#### [INPUT MATERIAL]

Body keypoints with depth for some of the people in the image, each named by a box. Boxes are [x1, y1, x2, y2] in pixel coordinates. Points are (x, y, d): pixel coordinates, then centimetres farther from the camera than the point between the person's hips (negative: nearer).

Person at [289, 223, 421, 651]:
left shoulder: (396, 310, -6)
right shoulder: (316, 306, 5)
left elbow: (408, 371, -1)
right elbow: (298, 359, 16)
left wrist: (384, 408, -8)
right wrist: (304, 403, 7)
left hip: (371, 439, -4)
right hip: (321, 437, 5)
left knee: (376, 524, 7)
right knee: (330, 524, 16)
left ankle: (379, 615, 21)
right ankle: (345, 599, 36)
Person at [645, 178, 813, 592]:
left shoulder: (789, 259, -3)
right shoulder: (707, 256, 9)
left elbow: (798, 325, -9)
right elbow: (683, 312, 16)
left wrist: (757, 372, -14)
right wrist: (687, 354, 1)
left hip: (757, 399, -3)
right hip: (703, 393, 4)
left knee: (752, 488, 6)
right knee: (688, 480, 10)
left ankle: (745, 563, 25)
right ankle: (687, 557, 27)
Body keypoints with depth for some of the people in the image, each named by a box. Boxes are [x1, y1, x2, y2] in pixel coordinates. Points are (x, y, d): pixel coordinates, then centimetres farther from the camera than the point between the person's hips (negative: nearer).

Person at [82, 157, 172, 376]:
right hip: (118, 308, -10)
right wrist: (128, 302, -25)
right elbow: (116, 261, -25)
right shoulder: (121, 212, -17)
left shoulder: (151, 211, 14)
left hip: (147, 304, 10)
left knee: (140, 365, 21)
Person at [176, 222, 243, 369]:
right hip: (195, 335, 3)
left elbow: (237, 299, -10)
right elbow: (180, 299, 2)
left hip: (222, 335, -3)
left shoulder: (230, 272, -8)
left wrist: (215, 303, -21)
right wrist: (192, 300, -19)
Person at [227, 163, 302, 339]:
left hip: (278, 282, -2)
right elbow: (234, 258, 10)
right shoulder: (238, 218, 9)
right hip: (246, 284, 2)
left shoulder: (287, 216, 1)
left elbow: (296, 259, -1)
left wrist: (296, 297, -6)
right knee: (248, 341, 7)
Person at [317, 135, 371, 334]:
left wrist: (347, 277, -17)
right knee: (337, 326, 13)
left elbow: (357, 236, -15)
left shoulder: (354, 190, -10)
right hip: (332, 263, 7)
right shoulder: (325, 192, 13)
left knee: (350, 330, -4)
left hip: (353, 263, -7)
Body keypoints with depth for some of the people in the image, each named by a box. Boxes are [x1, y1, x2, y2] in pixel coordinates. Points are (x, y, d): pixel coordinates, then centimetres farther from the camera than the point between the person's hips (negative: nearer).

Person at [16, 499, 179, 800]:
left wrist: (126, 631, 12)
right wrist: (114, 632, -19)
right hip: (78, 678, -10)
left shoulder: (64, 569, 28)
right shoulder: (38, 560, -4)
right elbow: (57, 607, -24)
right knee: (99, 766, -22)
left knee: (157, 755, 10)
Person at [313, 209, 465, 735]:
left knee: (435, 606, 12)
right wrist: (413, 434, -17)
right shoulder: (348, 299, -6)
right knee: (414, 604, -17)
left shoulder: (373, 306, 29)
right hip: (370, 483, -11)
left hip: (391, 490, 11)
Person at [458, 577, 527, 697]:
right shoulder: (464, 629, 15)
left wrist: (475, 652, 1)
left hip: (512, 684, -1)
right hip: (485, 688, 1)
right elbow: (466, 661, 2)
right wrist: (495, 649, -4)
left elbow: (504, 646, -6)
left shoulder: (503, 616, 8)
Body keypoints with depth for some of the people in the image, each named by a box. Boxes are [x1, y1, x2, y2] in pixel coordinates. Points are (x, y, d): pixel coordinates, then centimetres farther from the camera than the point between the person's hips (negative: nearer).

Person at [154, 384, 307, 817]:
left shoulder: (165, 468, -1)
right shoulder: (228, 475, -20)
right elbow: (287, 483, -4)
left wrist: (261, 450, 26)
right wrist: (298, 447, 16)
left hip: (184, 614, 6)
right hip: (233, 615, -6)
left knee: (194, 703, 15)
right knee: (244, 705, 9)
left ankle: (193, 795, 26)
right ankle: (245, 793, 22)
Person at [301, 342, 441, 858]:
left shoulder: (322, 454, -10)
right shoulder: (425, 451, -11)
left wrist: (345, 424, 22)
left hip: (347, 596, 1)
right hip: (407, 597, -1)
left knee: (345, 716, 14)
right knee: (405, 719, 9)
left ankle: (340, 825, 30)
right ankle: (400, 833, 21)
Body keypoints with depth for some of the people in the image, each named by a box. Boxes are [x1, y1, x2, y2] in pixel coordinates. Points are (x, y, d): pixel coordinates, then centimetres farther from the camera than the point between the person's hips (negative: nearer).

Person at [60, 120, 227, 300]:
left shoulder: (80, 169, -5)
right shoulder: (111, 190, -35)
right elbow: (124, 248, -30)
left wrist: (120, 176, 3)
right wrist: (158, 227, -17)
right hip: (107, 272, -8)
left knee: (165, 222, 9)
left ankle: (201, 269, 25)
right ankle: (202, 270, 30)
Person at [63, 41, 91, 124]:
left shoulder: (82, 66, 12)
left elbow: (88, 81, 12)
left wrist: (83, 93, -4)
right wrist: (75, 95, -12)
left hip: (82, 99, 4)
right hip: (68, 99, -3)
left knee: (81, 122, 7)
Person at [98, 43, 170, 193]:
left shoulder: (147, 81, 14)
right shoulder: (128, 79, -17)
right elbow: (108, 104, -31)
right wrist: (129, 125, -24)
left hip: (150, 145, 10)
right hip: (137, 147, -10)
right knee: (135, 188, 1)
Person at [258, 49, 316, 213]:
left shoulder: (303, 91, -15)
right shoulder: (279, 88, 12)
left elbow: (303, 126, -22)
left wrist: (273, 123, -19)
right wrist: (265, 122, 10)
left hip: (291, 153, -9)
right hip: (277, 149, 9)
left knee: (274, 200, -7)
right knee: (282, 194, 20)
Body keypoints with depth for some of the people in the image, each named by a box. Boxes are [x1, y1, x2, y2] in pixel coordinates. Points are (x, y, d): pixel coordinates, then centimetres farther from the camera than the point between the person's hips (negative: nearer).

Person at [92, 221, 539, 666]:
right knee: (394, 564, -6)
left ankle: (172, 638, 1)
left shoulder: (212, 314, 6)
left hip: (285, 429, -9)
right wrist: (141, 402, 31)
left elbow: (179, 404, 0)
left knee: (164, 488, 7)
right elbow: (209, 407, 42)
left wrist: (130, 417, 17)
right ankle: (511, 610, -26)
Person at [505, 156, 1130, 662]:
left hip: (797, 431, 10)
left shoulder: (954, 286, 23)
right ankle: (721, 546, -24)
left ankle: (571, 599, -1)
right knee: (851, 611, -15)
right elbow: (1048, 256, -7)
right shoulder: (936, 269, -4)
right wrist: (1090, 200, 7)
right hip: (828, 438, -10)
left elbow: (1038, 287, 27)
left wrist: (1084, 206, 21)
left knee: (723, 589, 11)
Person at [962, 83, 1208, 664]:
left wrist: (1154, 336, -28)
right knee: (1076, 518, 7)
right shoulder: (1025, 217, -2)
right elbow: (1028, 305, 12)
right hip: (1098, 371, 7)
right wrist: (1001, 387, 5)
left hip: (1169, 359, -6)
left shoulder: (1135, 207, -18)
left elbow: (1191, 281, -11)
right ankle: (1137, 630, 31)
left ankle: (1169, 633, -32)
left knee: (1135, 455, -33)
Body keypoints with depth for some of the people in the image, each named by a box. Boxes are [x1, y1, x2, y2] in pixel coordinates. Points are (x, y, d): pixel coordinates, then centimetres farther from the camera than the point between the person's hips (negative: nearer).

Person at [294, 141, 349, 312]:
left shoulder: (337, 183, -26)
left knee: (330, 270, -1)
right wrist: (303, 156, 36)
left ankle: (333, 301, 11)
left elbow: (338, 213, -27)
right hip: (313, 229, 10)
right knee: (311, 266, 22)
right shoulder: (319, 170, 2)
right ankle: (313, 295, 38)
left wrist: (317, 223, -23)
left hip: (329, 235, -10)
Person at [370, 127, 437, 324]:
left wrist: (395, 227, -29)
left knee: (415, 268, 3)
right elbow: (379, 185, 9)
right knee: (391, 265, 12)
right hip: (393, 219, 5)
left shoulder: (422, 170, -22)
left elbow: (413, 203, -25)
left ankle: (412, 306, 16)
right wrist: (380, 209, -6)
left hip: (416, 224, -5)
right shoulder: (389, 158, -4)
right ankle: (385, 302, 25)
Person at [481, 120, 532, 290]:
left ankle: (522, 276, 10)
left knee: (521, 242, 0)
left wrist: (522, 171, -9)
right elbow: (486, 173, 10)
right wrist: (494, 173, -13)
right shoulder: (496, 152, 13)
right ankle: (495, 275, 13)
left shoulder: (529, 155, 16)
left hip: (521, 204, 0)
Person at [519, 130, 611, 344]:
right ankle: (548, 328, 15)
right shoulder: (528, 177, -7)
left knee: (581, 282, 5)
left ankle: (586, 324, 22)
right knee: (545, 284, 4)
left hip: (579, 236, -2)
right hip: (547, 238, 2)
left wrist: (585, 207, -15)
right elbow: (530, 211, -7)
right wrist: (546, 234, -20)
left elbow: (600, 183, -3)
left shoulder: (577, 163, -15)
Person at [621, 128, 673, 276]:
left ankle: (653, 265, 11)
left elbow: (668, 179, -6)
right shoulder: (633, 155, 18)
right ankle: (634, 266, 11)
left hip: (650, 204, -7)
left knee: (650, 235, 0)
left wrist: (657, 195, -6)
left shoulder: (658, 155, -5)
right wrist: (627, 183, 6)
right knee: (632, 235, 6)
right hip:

#### [INSTRUCTIONS TO FOLLOW]
Copy out the lines of the entries above, starting with the line that contains "right hip: (828, 438, -10)" and continuing through the line that contains "left elbow: (1191, 281, -11)", both included.

#### [EXERCISE RESPONSE]
right hip: (828, 438, -10)
left elbow: (1038, 287, 27)
left wrist: (1084, 206, 21)
left knee: (723, 589, 11)
Person at [962, 83, 1208, 664]:
left wrist: (1154, 336, -28)
right knee: (1076, 518, 7)
right shoulder: (1025, 217, -2)
right elbow: (1028, 305, 12)
right hip: (1098, 371, 7)
right wrist: (1001, 387, 5)
left hip: (1169, 359, -6)
left shoulder: (1135, 207, -18)
left elbow: (1191, 281, -11)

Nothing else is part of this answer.